SEDLEY J (AS HE THEN WAS)
THE LAWS OF DOCUMENTS
FIRST LAW:
Documents may be assembled in any order, provided it is not chronological, numerical or alphabetical.
SECOND LAW:
Documents shall in no circumstances be paginated continuously.
THIRD LAW:
No two copies of any bundle shall have the same pagination.
FOURTH LAW:
Every document shall carry at least three numbers in different places.
FIFTH LAW:
Any important documents shall be omitted.
SIXTH LAW:
At least 10% of the documents shall appear more than once in the bundle.
SEVENTH LAW:
As may photocopies as practicable shall be illegible, truncated or cropped.
EIGHTH LAW:
- At least 80% of the documents shall be irrelevenat.

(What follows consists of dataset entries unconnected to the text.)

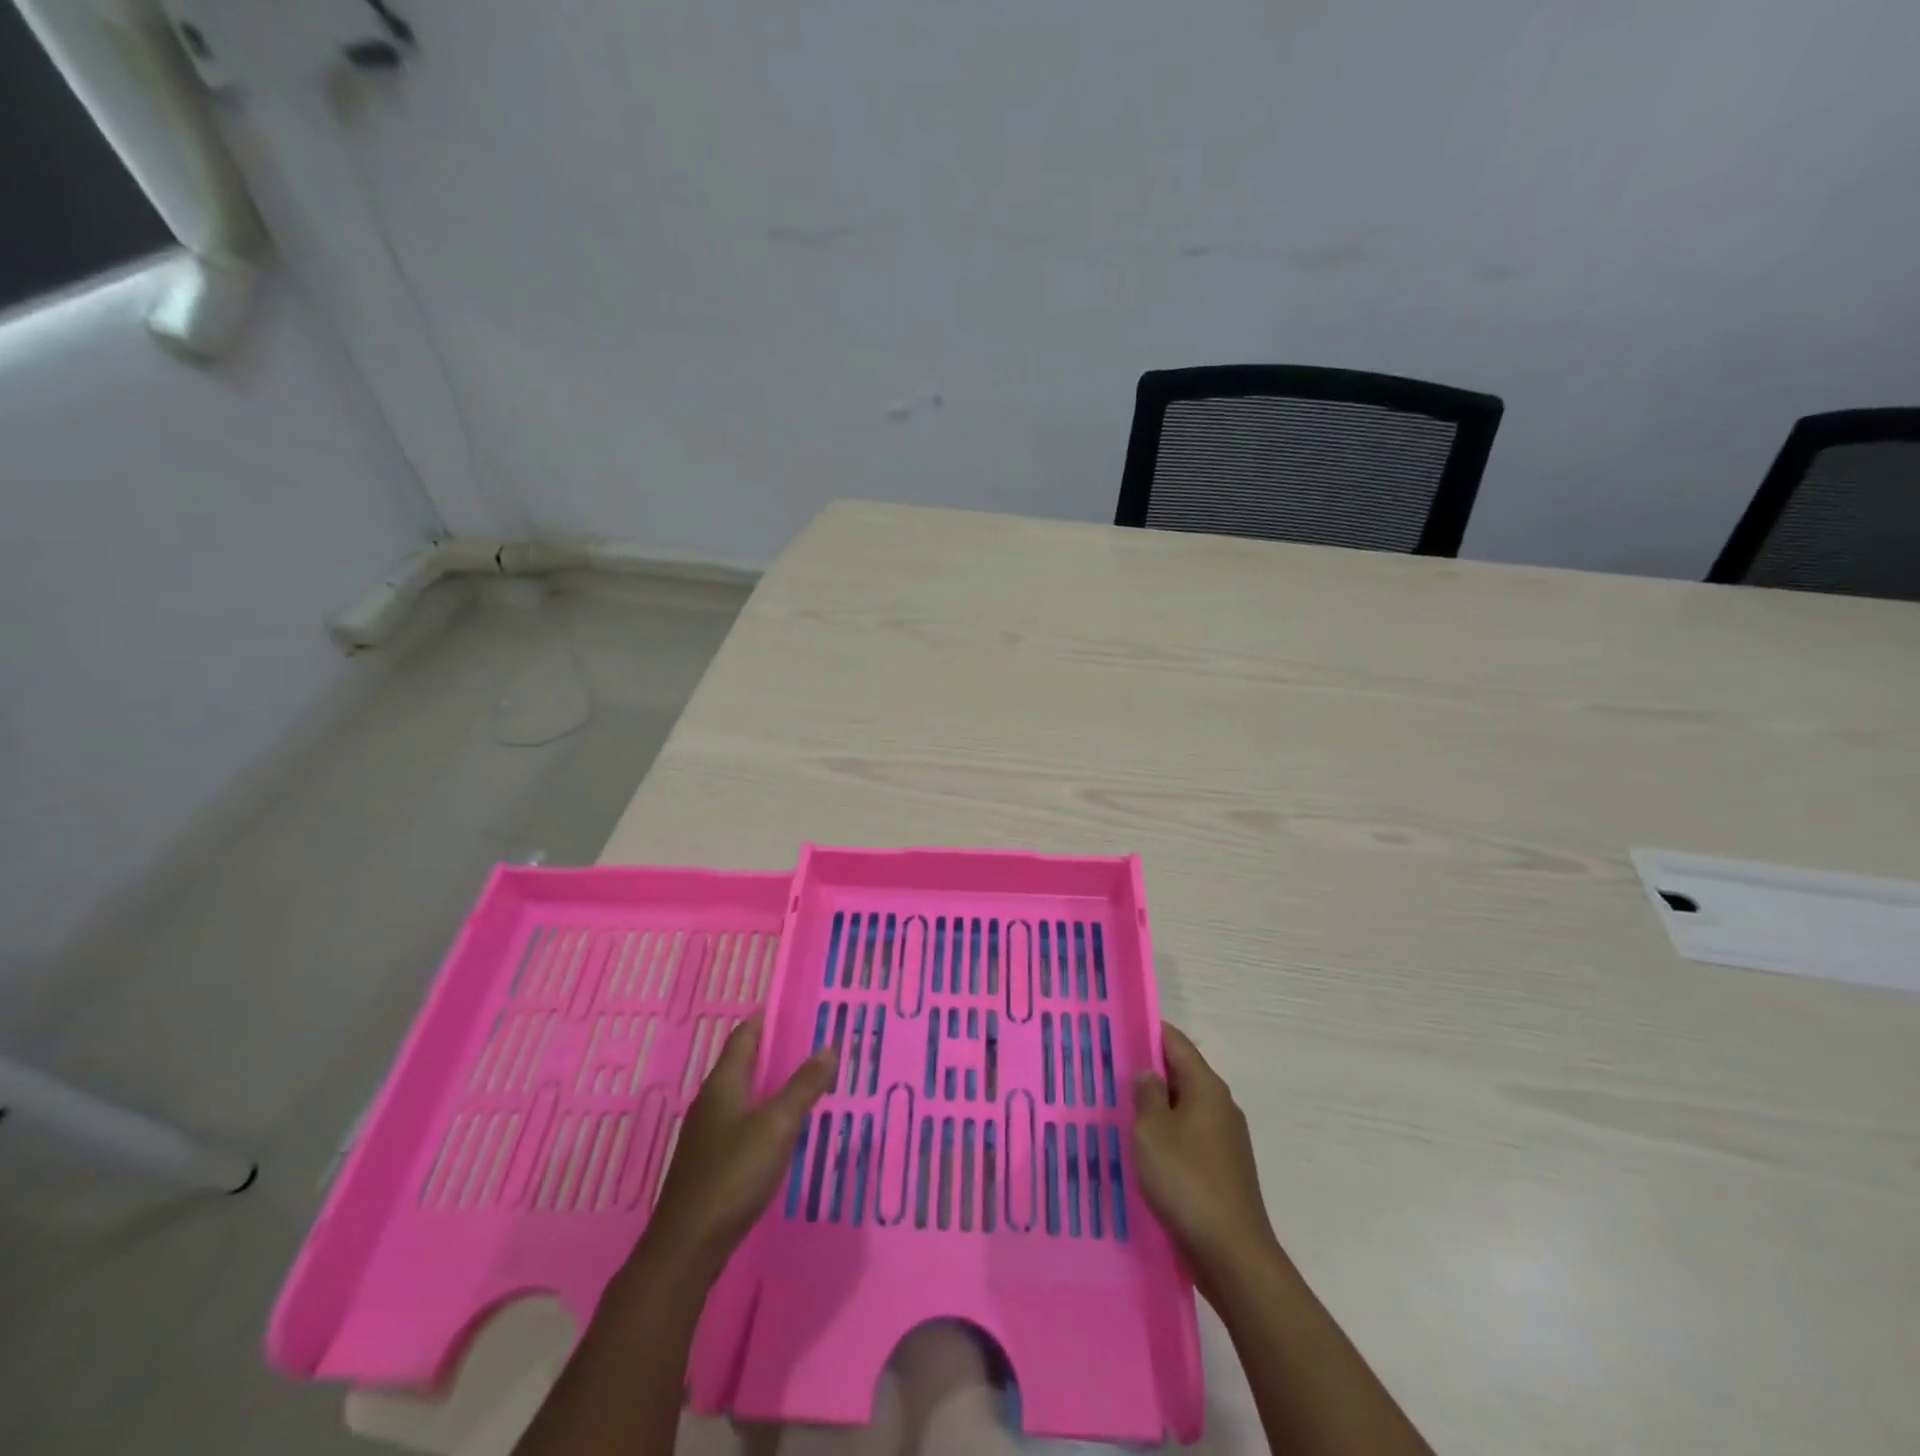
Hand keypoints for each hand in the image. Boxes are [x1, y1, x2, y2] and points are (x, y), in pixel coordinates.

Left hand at [637, 1013, 837, 1281]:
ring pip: (742, 1095)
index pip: (744, 1036)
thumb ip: (804, 1086)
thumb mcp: (778, 1125)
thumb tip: (829, 1047)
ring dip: (768, 1084)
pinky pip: (741, 1122)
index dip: (765, 1020)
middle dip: (771, 1051)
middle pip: (742, 1064)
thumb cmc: (733, 1174)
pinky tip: (781, 1129)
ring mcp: (707, 1134)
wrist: (687, 1246)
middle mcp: (711, 1101)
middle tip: (808, 1042)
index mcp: (723, 1083)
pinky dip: (762, 1113)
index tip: (789, 1007)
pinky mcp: (709, 1162)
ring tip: (801, 1081)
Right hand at [1132, 1022, 1278, 1291]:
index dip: (1147, 1032)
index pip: (1175, 1042)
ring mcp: (1225, 1139)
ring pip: (1183, 1108)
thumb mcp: (1151, 1131)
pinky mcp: (1223, 1169)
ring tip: (1118, 1111)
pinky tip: (1142, 1151)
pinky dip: (1166, 1136)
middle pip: (1180, 1073)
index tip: (1116, 1030)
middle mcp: (1220, 1105)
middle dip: (1147, 1071)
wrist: (1232, 1255)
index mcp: (1206, 1087)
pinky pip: (1189, 1137)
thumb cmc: (1186, 1181)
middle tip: (1107, 1072)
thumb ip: (1146, 1094)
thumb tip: (1148, 1074)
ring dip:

- Counsel shall refer in court to no more than 10% of the documents, but these may include as may irrelevant ones as counsel or solicitor deems appropriate.
NINTH LAW:
Only one side of any double-sided document shall be reproduced.
TENTH LAW:
Transcriptions of manuscript documents shall bear as little relation as reasonably practicable to the original.
ELEVENTH LAW:
3% of all documents shall be upside down.
TWELFTH LAW:
Documents shall be held together in the absolute discretion of the person assembling them by:
- a steel pin sharp enough to injure the reader;
- a staple too short to penetrate the full thickness of the bundle;
- tape binding or similar so stitch or bundled together that the document cannot be fully opened; or
- a ring or lever-arch binder so damaged that the two arcs do not meet.